This story was originally published in June 2018 as part of The California Report Magazine's "Hidden Gems" series. It re-aired on July 3rd, 2020 for a special show called "Buckle Up: A (Virtual) Road Trip to CA Hidden Gems." Note: The Bach Dynamite and Dancing Society is currently closed due to COVID-19. They are planning to live-stream free concerts throughout the summer.
The Bach Dancing & Dynamite Society in Half Moon Bay is not your average jazz club, and it's not just because of the quirky name (more on that later).
Let's start with the setting. As I settle into my seat in the cozy, wood-paneled room for a Sunday afternoon concert, I can see the sunset streaming through the stained-glass window. I can hear the ocean just outside the door.

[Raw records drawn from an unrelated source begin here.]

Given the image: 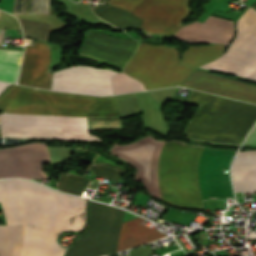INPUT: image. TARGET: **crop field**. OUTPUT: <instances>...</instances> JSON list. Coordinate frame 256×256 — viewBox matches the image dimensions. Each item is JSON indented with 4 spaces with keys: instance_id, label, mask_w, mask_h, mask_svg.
I'll return each instance as SVG.
<instances>
[{
    "instance_id": "crop-field-13",
    "label": "crop field",
    "mask_w": 256,
    "mask_h": 256,
    "mask_svg": "<svg viewBox=\"0 0 256 256\" xmlns=\"http://www.w3.org/2000/svg\"><path fill=\"white\" fill-rule=\"evenodd\" d=\"M232 36L233 22L209 16L203 23L182 26L173 38L190 43L214 42L227 45Z\"/></svg>"
},
{
    "instance_id": "crop-field-1",
    "label": "crop field",
    "mask_w": 256,
    "mask_h": 256,
    "mask_svg": "<svg viewBox=\"0 0 256 256\" xmlns=\"http://www.w3.org/2000/svg\"><path fill=\"white\" fill-rule=\"evenodd\" d=\"M0 112L49 116H119L114 97H95L8 85L0 94ZM1 113L3 137L100 140L89 133L86 118ZM27 134L9 137L29 138Z\"/></svg>"
},
{
    "instance_id": "crop-field-2",
    "label": "crop field",
    "mask_w": 256,
    "mask_h": 256,
    "mask_svg": "<svg viewBox=\"0 0 256 256\" xmlns=\"http://www.w3.org/2000/svg\"><path fill=\"white\" fill-rule=\"evenodd\" d=\"M0 205L7 224H23L19 256H62L57 235L85 222L84 199L26 180H0Z\"/></svg>"
},
{
    "instance_id": "crop-field-3",
    "label": "crop field",
    "mask_w": 256,
    "mask_h": 256,
    "mask_svg": "<svg viewBox=\"0 0 256 256\" xmlns=\"http://www.w3.org/2000/svg\"><path fill=\"white\" fill-rule=\"evenodd\" d=\"M161 144L147 137L124 146L115 145L111 153L136 167L134 178L142 181L149 193L174 205L201 208L203 197L197 169L205 148L168 141L160 149Z\"/></svg>"
},
{
    "instance_id": "crop-field-10",
    "label": "crop field",
    "mask_w": 256,
    "mask_h": 256,
    "mask_svg": "<svg viewBox=\"0 0 256 256\" xmlns=\"http://www.w3.org/2000/svg\"><path fill=\"white\" fill-rule=\"evenodd\" d=\"M49 159L44 143H32L0 149V178H43L41 162Z\"/></svg>"
},
{
    "instance_id": "crop-field-24",
    "label": "crop field",
    "mask_w": 256,
    "mask_h": 256,
    "mask_svg": "<svg viewBox=\"0 0 256 256\" xmlns=\"http://www.w3.org/2000/svg\"><path fill=\"white\" fill-rule=\"evenodd\" d=\"M251 7H253L254 9H256V2H254Z\"/></svg>"
},
{
    "instance_id": "crop-field-6",
    "label": "crop field",
    "mask_w": 256,
    "mask_h": 256,
    "mask_svg": "<svg viewBox=\"0 0 256 256\" xmlns=\"http://www.w3.org/2000/svg\"><path fill=\"white\" fill-rule=\"evenodd\" d=\"M124 211L91 201L90 225L65 256H101L116 251Z\"/></svg>"
},
{
    "instance_id": "crop-field-25",
    "label": "crop field",
    "mask_w": 256,
    "mask_h": 256,
    "mask_svg": "<svg viewBox=\"0 0 256 256\" xmlns=\"http://www.w3.org/2000/svg\"><path fill=\"white\" fill-rule=\"evenodd\" d=\"M0 136H1V134H0Z\"/></svg>"
},
{
    "instance_id": "crop-field-9",
    "label": "crop field",
    "mask_w": 256,
    "mask_h": 256,
    "mask_svg": "<svg viewBox=\"0 0 256 256\" xmlns=\"http://www.w3.org/2000/svg\"><path fill=\"white\" fill-rule=\"evenodd\" d=\"M118 74L110 69L74 66L53 73L51 89L89 95H111V79Z\"/></svg>"
},
{
    "instance_id": "crop-field-11",
    "label": "crop field",
    "mask_w": 256,
    "mask_h": 256,
    "mask_svg": "<svg viewBox=\"0 0 256 256\" xmlns=\"http://www.w3.org/2000/svg\"><path fill=\"white\" fill-rule=\"evenodd\" d=\"M181 86L256 103V86L196 69Z\"/></svg>"
},
{
    "instance_id": "crop-field-18",
    "label": "crop field",
    "mask_w": 256,
    "mask_h": 256,
    "mask_svg": "<svg viewBox=\"0 0 256 256\" xmlns=\"http://www.w3.org/2000/svg\"><path fill=\"white\" fill-rule=\"evenodd\" d=\"M22 52L0 50V80L16 83Z\"/></svg>"
},
{
    "instance_id": "crop-field-26",
    "label": "crop field",
    "mask_w": 256,
    "mask_h": 256,
    "mask_svg": "<svg viewBox=\"0 0 256 256\" xmlns=\"http://www.w3.org/2000/svg\"><path fill=\"white\" fill-rule=\"evenodd\" d=\"M13 9V8H12Z\"/></svg>"
},
{
    "instance_id": "crop-field-4",
    "label": "crop field",
    "mask_w": 256,
    "mask_h": 256,
    "mask_svg": "<svg viewBox=\"0 0 256 256\" xmlns=\"http://www.w3.org/2000/svg\"><path fill=\"white\" fill-rule=\"evenodd\" d=\"M224 48L222 45L189 47L180 61L172 47L141 43L123 70L140 80L146 89L178 85L196 67L219 56Z\"/></svg>"
},
{
    "instance_id": "crop-field-19",
    "label": "crop field",
    "mask_w": 256,
    "mask_h": 256,
    "mask_svg": "<svg viewBox=\"0 0 256 256\" xmlns=\"http://www.w3.org/2000/svg\"><path fill=\"white\" fill-rule=\"evenodd\" d=\"M112 85L114 89V94L144 90L143 85L139 81L126 76L122 72L115 76L112 81Z\"/></svg>"
},
{
    "instance_id": "crop-field-16",
    "label": "crop field",
    "mask_w": 256,
    "mask_h": 256,
    "mask_svg": "<svg viewBox=\"0 0 256 256\" xmlns=\"http://www.w3.org/2000/svg\"><path fill=\"white\" fill-rule=\"evenodd\" d=\"M91 171L94 175L118 181L121 173L123 172V169H120L107 163H105L104 166L94 163L91 168ZM86 182L87 179L63 174L59 181L58 189L66 193L78 195L81 189L86 184Z\"/></svg>"
},
{
    "instance_id": "crop-field-17",
    "label": "crop field",
    "mask_w": 256,
    "mask_h": 256,
    "mask_svg": "<svg viewBox=\"0 0 256 256\" xmlns=\"http://www.w3.org/2000/svg\"><path fill=\"white\" fill-rule=\"evenodd\" d=\"M22 225L0 226V256H18Z\"/></svg>"
},
{
    "instance_id": "crop-field-23",
    "label": "crop field",
    "mask_w": 256,
    "mask_h": 256,
    "mask_svg": "<svg viewBox=\"0 0 256 256\" xmlns=\"http://www.w3.org/2000/svg\"><path fill=\"white\" fill-rule=\"evenodd\" d=\"M7 85V83L4 82H0V92L2 91V89Z\"/></svg>"
},
{
    "instance_id": "crop-field-7",
    "label": "crop field",
    "mask_w": 256,
    "mask_h": 256,
    "mask_svg": "<svg viewBox=\"0 0 256 256\" xmlns=\"http://www.w3.org/2000/svg\"><path fill=\"white\" fill-rule=\"evenodd\" d=\"M143 20V31L174 35L189 16L191 0H108Z\"/></svg>"
},
{
    "instance_id": "crop-field-8",
    "label": "crop field",
    "mask_w": 256,
    "mask_h": 256,
    "mask_svg": "<svg viewBox=\"0 0 256 256\" xmlns=\"http://www.w3.org/2000/svg\"><path fill=\"white\" fill-rule=\"evenodd\" d=\"M201 68L221 70L256 79L255 10L249 8L238 20L235 40L226 53Z\"/></svg>"
},
{
    "instance_id": "crop-field-15",
    "label": "crop field",
    "mask_w": 256,
    "mask_h": 256,
    "mask_svg": "<svg viewBox=\"0 0 256 256\" xmlns=\"http://www.w3.org/2000/svg\"><path fill=\"white\" fill-rule=\"evenodd\" d=\"M235 192L256 189V151L239 152L232 166Z\"/></svg>"
},
{
    "instance_id": "crop-field-22",
    "label": "crop field",
    "mask_w": 256,
    "mask_h": 256,
    "mask_svg": "<svg viewBox=\"0 0 256 256\" xmlns=\"http://www.w3.org/2000/svg\"><path fill=\"white\" fill-rule=\"evenodd\" d=\"M49 15H56L53 6L50 3V0H49Z\"/></svg>"
},
{
    "instance_id": "crop-field-20",
    "label": "crop field",
    "mask_w": 256,
    "mask_h": 256,
    "mask_svg": "<svg viewBox=\"0 0 256 256\" xmlns=\"http://www.w3.org/2000/svg\"><path fill=\"white\" fill-rule=\"evenodd\" d=\"M114 97L117 103L120 116L140 111L135 93L117 95Z\"/></svg>"
},
{
    "instance_id": "crop-field-21",
    "label": "crop field",
    "mask_w": 256,
    "mask_h": 256,
    "mask_svg": "<svg viewBox=\"0 0 256 256\" xmlns=\"http://www.w3.org/2000/svg\"><path fill=\"white\" fill-rule=\"evenodd\" d=\"M256 144V126L245 141V145Z\"/></svg>"
},
{
    "instance_id": "crop-field-14",
    "label": "crop field",
    "mask_w": 256,
    "mask_h": 256,
    "mask_svg": "<svg viewBox=\"0 0 256 256\" xmlns=\"http://www.w3.org/2000/svg\"><path fill=\"white\" fill-rule=\"evenodd\" d=\"M143 221L138 217L122 223L117 252L166 237L158 230L141 224Z\"/></svg>"
},
{
    "instance_id": "crop-field-12",
    "label": "crop field",
    "mask_w": 256,
    "mask_h": 256,
    "mask_svg": "<svg viewBox=\"0 0 256 256\" xmlns=\"http://www.w3.org/2000/svg\"><path fill=\"white\" fill-rule=\"evenodd\" d=\"M49 45L35 41L34 46H25L24 59L18 84L50 89L52 74L48 69Z\"/></svg>"
},
{
    "instance_id": "crop-field-5",
    "label": "crop field",
    "mask_w": 256,
    "mask_h": 256,
    "mask_svg": "<svg viewBox=\"0 0 256 256\" xmlns=\"http://www.w3.org/2000/svg\"><path fill=\"white\" fill-rule=\"evenodd\" d=\"M188 101L202 104L187 125L190 138L240 143L256 121V105L195 91Z\"/></svg>"
}]
</instances>
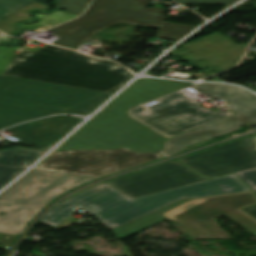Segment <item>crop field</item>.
<instances>
[{"label":"crop field","instance_id":"crop-field-1","mask_svg":"<svg viewBox=\"0 0 256 256\" xmlns=\"http://www.w3.org/2000/svg\"><path fill=\"white\" fill-rule=\"evenodd\" d=\"M247 191L248 188L235 175L134 199L128 198L105 183L56 205L40 220L44 224L57 226L80 207L95 214L109 228L114 229L181 198H200Z\"/></svg>","mask_w":256,"mask_h":256},{"label":"crop field","instance_id":"crop-field-2","mask_svg":"<svg viewBox=\"0 0 256 256\" xmlns=\"http://www.w3.org/2000/svg\"><path fill=\"white\" fill-rule=\"evenodd\" d=\"M136 82V81H135ZM194 83L139 79L113 100L60 150L130 147L136 152L162 149L167 139L126 115L130 107L185 88Z\"/></svg>","mask_w":256,"mask_h":256},{"label":"crop field","instance_id":"crop-field-3","mask_svg":"<svg viewBox=\"0 0 256 256\" xmlns=\"http://www.w3.org/2000/svg\"><path fill=\"white\" fill-rule=\"evenodd\" d=\"M1 75L111 94L133 76L110 61L49 45L13 54Z\"/></svg>","mask_w":256,"mask_h":256},{"label":"crop field","instance_id":"crop-field-4","mask_svg":"<svg viewBox=\"0 0 256 256\" xmlns=\"http://www.w3.org/2000/svg\"><path fill=\"white\" fill-rule=\"evenodd\" d=\"M109 96L0 75V129L51 113L86 115Z\"/></svg>","mask_w":256,"mask_h":256},{"label":"crop field","instance_id":"crop-field-5","mask_svg":"<svg viewBox=\"0 0 256 256\" xmlns=\"http://www.w3.org/2000/svg\"><path fill=\"white\" fill-rule=\"evenodd\" d=\"M93 179L33 169L0 195V233L21 235L51 200Z\"/></svg>","mask_w":256,"mask_h":256},{"label":"crop field","instance_id":"crop-field-6","mask_svg":"<svg viewBox=\"0 0 256 256\" xmlns=\"http://www.w3.org/2000/svg\"><path fill=\"white\" fill-rule=\"evenodd\" d=\"M256 204L252 192L191 200L163 215L177 221L190 233L192 239H233L220 229L214 218L227 216L256 235V220L239 209Z\"/></svg>","mask_w":256,"mask_h":256},{"label":"crop field","instance_id":"crop-field-7","mask_svg":"<svg viewBox=\"0 0 256 256\" xmlns=\"http://www.w3.org/2000/svg\"><path fill=\"white\" fill-rule=\"evenodd\" d=\"M148 2L149 0H93L81 18L49 30L62 35L52 44L80 51L82 41L91 35L85 28L94 25L108 26L119 21L160 27L164 8H146Z\"/></svg>","mask_w":256,"mask_h":256},{"label":"crop field","instance_id":"crop-field-8","mask_svg":"<svg viewBox=\"0 0 256 256\" xmlns=\"http://www.w3.org/2000/svg\"><path fill=\"white\" fill-rule=\"evenodd\" d=\"M127 115L169 138L231 114L202 108L193 101L192 93L184 89L159 99L156 104L130 108Z\"/></svg>","mask_w":256,"mask_h":256},{"label":"crop field","instance_id":"crop-field-9","mask_svg":"<svg viewBox=\"0 0 256 256\" xmlns=\"http://www.w3.org/2000/svg\"><path fill=\"white\" fill-rule=\"evenodd\" d=\"M215 86L219 87L220 89L215 91L202 83L197 84L193 88L213 99L221 98L229 102L230 104L226 107L234 110L238 114L183 135L171 138L164 143V150L160 151L159 153L165 157H168L181 151L188 145L235 131L240 129L242 124L256 122V95L236 86L220 84H215Z\"/></svg>","mask_w":256,"mask_h":256},{"label":"crop field","instance_id":"crop-field-10","mask_svg":"<svg viewBox=\"0 0 256 256\" xmlns=\"http://www.w3.org/2000/svg\"><path fill=\"white\" fill-rule=\"evenodd\" d=\"M159 158L162 156L157 153L138 154L125 148L110 151H59L36 168L100 178Z\"/></svg>","mask_w":256,"mask_h":256},{"label":"crop field","instance_id":"crop-field-11","mask_svg":"<svg viewBox=\"0 0 256 256\" xmlns=\"http://www.w3.org/2000/svg\"><path fill=\"white\" fill-rule=\"evenodd\" d=\"M197 173L214 178L256 167L254 138L244 139L179 160Z\"/></svg>","mask_w":256,"mask_h":256},{"label":"crop field","instance_id":"crop-field-12","mask_svg":"<svg viewBox=\"0 0 256 256\" xmlns=\"http://www.w3.org/2000/svg\"><path fill=\"white\" fill-rule=\"evenodd\" d=\"M203 180L177 161L153 167L108 182L130 198L143 196Z\"/></svg>","mask_w":256,"mask_h":256},{"label":"crop field","instance_id":"crop-field-13","mask_svg":"<svg viewBox=\"0 0 256 256\" xmlns=\"http://www.w3.org/2000/svg\"><path fill=\"white\" fill-rule=\"evenodd\" d=\"M81 119L55 116L5 130L14 133L12 137L30 143L36 148H46L59 139ZM73 128V127H72Z\"/></svg>","mask_w":256,"mask_h":256},{"label":"crop field","instance_id":"crop-field-14","mask_svg":"<svg viewBox=\"0 0 256 256\" xmlns=\"http://www.w3.org/2000/svg\"><path fill=\"white\" fill-rule=\"evenodd\" d=\"M223 37L224 35L215 32L181 47L225 70L239 62L244 49L224 40Z\"/></svg>","mask_w":256,"mask_h":256},{"label":"crop field","instance_id":"crop-field-15","mask_svg":"<svg viewBox=\"0 0 256 256\" xmlns=\"http://www.w3.org/2000/svg\"><path fill=\"white\" fill-rule=\"evenodd\" d=\"M48 8L29 0H0V30L10 34L15 32L16 22L31 20V10L46 11Z\"/></svg>","mask_w":256,"mask_h":256},{"label":"crop field","instance_id":"crop-field-16","mask_svg":"<svg viewBox=\"0 0 256 256\" xmlns=\"http://www.w3.org/2000/svg\"><path fill=\"white\" fill-rule=\"evenodd\" d=\"M42 151L19 148L0 152V187L36 159Z\"/></svg>","mask_w":256,"mask_h":256},{"label":"crop field","instance_id":"crop-field-17","mask_svg":"<svg viewBox=\"0 0 256 256\" xmlns=\"http://www.w3.org/2000/svg\"><path fill=\"white\" fill-rule=\"evenodd\" d=\"M189 200H191V199H181V200H179L175 203H172L166 207H163V208L153 211L147 215H144L140 218H137L131 222H128V223L114 229L113 231L119 239H122L130 234H133L143 228H146L154 223H157V222L165 219V217L162 215V213H164L176 206H179Z\"/></svg>","mask_w":256,"mask_h":256},{"label":"crop field","instance_id":"crop-field-18","mask_svg":"<svg viewBox=\"0 0 256 256\" xmlns=\"http://www.w3.org/2000/svg\"><path fill=\"white\" fill-rule=\"evenodd\" d=\"M36 15L40 19L38 23L23 25L21 27L41 32L57 24H60L62 22H65L67 20L77 17V16H73V15L62 13L55 10H53L50 15H43L39 13H36Z\"/></svg>","mask_w":256,"mask_h":256},{"label":"crop field","instance_id":"crop-field-19","mask_svg":"<svg viewBox=\"0 0 256 256\" xmlns=\"http://www.w3.org/2000/svg\"><path fill=\"white\" fill-rule=\"evenodd\" d=\"M192 28V26L163 22L156 37L177 40Z\"/></svg>","mask_w":256,"mask_h":256},{"label":"crop field","instance_id":"crop-field-20","mask_svg":"<svg viewBox=\"0 0 256 256\" xmlns=\"http://www.w3.org/2000/svg\"><path fill=\"white\" fill-rule=\"evenodd\" d=\"M90 0H58L56 7L64 9L69 13L80 15Z\"/></svg>","mask_w":256,"mask_h":256},{"label":"crop field","instance_id":"crop-field-21","mask_svg":"<svg viewBox=\"0 0 256 256\" xmlns=\"http://www.w3.org/2000/svg\"><path fill=\"white\" fill-rule=\"evenodd\" d=\"M22 48L21 47H7V46H0V74L4 67L6 66L7 62L11 58L12 54L14 51L21 52Z\"/></svg>","mask_w":256,"mask_h":256},{"label":"crop field","instance_id":"crop-field-22","mask_svg":"<svg viewBox=\"0 0 256 256\" xmlns=\"http://www.w3.org/2000/svg\"><path fill=\"white\" fill-rule=\"evenodd\" d=\"M236 175L252 190H256V169L236 173Z\"/></svg>","mask_w":256,"mask_h":256},{"label":"crop field","instance_id":"crop-field-23","mask_svg":"<svg viewBox=\"0 0 256 256\" xmlns=\"http://www.w3.org/2000/svg\"><path fill=\"white\" fill-rule=\"evenodd\" d=\"M179 3H195V4H232L238 0H175Z\"/></svg>","mask_w":256,"mask_h":256},{"label":"crop field","instance_id":"crop-field-24","mask_svg":"<svg viewBox=\"0 0 256 256\" xmlns=\"http://www.w3.org/2000/svg\"><path fill=\"white\" fill-rule=\"evenodd\" d=\"M256 194V192H255ZM245 212H247L248 214H250L251 216H253L254 218H256V205L255 206H252V207H249V208H246V209H243Z\"/></svg>","mask_w":256,"mask_h":256},{"label":"crop field","instance_id":"crop-field-25","mask_svg":"<svg viewBox=\"0 0 256 256\" xmlns=\"http://www.w3.org/2000/svg\"><path fill=\"white\" fill-rule=\"evenodd\" d=\"M102 28H104V27H102V26H95V27H89L86 30L92 34V33L96 32V31H98V30H100Z\"/></svg>","mask_w":256,"mask_h":256},{"label":"crop field","instance_id":"crop-field-26","mask_svg":"<svg viewBox=\"0 0 256 256\" xmlns=\"http://www.w3.org/2000/svg\"><path fill=\"white\" fill-rule=\"evenodd\" d=\"M33 1H36V2H38V3H41V4L46 5V6L49 7V5H48V0H33Z\"/></svg>","mask_w":256,"mask_h":256},{"label":"crop field","instance_id":"crop-field-27","mask_svg":"<svg viewBox=\"0 0 256 256\" xmlns=\"http://www.w3.org/2000/svg\"><path fill=\"white\" fill-rule=\"evenodd\" d=\"M1 34V33H0Z\"/></svg>","mask_w":256,"mask_h":256}]
</instances>
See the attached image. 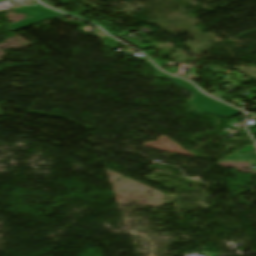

"To watch the sunset and be listening to jazz here, I can't imagine any place on the planet that's quite like where we are right now," said Kevin Daniels, who first came to the Bach — as it's affectionately called — in the 1970s.
By that point, the Bach had already been around for nearly a decade, but its story starts in 1957, when a beatnik beach rat named Pete Douglas moved to Half Moon Bay from Los Angeles with his wife, Patricia.
Douglas initially worked as a probation officer for San Mateo County, but that didn't last long.
"I think he took the county car and drove it off the road or something, and that was the end of that," said Barbara Riching, Douglas' daughter. But before he got fired, he was assigned to work with Pat Britt, who had stolen a bologna sandwich.
Britt was also in a band, and Douglas asked him if they would come play at the beer and hamburger joint he had bought in Half Moon Bay, the Ebb Tide Cafe, where Douglas also lived with his family.
"He started having just little jams right in there," Riching said, there being effectively his family's living room.
'This Must Be the Bach Dancing and Dynamite Society'
In 1964, Douglas was hanging out with some friends in the Ebb Tide and dancing to some Bach, when one of his friends went down to the beach below and started setting off dynamite. As the dynamite blew, Douglas and his friends kept dancing to Bach, prompting one friend to say, "This must be the Bach Dancing and Dynamite Society."
"Sure enough, one of my dad's attorney friends who was there said, 'Yeah, let's incorporate this thing,'" Riching said. "And so that's how the nonprofit actually got incorporated in 1964."
With an official name and organization in tow, Douglas set about to expand the operation. He built a two-story house onto the beer joint and moved the concerts — for which he now charged a small entrance fee — into his new living room.
"He would set up a temporary stage, and then we would swing the couch around right up to the stage," Riching remembers. "So the people that first got here were the luckiest because they could just sit right on the couch and hear the music."
In 1972, Douglas added a separate performance space next door with room for about 200 seats and a small stage. According to Britt, this is when Douglas started booking some of the biggest names in jazz to play his small seaside venue.